I make a mistake and I have done a wrong update on my main database (hospital) (blood types have been unknown for most of patients in tblPatientFile table) but I have a daily backup database (hospitalRapor) and data are true for patients before today( and it is about 400000 records)

can I copy my old data from like this [hospital].[dbo].[tblPatientFile].[bloodTypeField] = [hospitalRapor].[dbo].[tblPatientFile].[bloodTypeField] where [hospital].[dbo].[tblPatientFile].[patientId] = [hospitalRapor].[dbo].[tblPatientFile].[patientId]

I am on trouble guys, I have to fix this situation in this day. thanks for helps

A: 

I take it you have a restore of the database on the same server, in which case assuming all the previous data was correct you could, although you would overwrite any updates to the blood type that have been made since your error.
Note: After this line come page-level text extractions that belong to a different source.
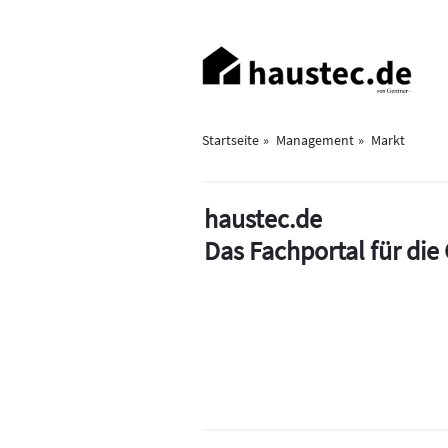
Direkt
zum
Haupt-
Inhalt
Navigation
Startseite
Management
Markt
haustec.de
Das Fachportal für di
I would suggest you also backup your 'incorrect' database before you go any further, so that an additional mistakes can be rectified - undone easily so you can at least return to the initial 'error' state instead of compounding problems.

Andrew
yes I take list of blood types from backup database, and saved it to an excell file
Rapunzo
+1  A: 

You didn't say a database server, so I can't be sure this will work, but I believe the syntax on MSSQL would be:

UPDATE livefile
SET livefile.bloodtypefield=oldfile.bloodtypefieild
FROM [hospital].[dbo].[tblPatientFile] livefile
INNER JOIN [hospitalRapor].[dbo].[tblPatientFile] oldfile on livefile.patientid=oldfile.patientid

I highly recommend running on a test database first to make sure it has the results you want. You will of course need a user who has access to both databases and depending on whether you have triggers etc defined that may take a long time to run on 400k rows.